→ **REQUIREMENT**:
Count the lines in the records below that contain the string "peanut", with matching case. Reply with the number only.
──────────
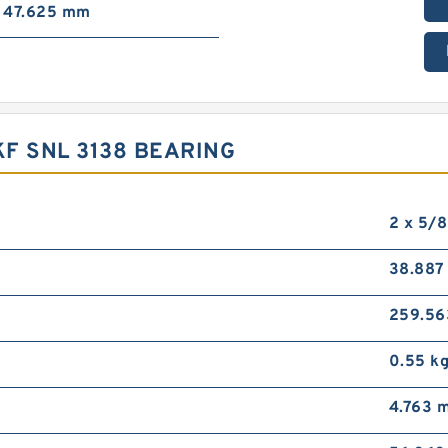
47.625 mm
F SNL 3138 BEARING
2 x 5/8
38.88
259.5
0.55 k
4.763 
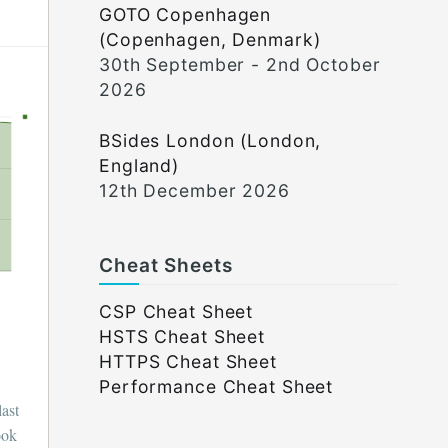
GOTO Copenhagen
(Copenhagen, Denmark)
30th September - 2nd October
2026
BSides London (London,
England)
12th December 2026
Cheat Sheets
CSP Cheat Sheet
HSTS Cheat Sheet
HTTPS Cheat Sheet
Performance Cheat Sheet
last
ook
──────────
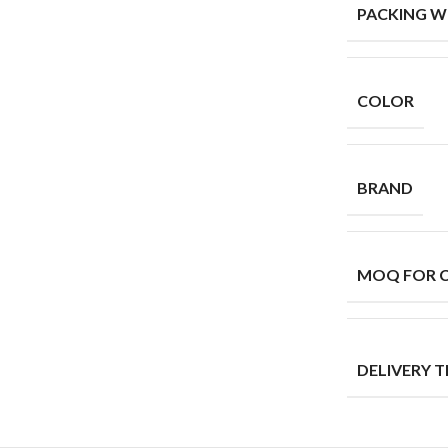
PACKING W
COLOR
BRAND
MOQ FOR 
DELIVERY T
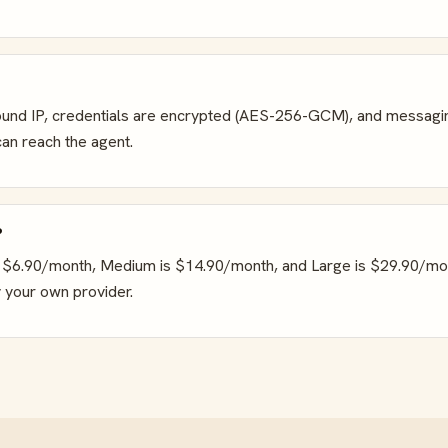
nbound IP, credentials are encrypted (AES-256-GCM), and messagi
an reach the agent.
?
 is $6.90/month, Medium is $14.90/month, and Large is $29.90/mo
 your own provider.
──────────
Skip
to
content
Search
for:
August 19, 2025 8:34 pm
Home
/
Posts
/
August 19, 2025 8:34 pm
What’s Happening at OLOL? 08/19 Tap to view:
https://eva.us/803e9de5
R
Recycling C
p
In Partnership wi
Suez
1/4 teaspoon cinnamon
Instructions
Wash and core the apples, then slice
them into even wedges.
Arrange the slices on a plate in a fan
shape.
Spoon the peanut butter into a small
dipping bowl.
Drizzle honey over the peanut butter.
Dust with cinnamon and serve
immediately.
──────────
→ **RESULT FOR THIS EXERCISE**:
2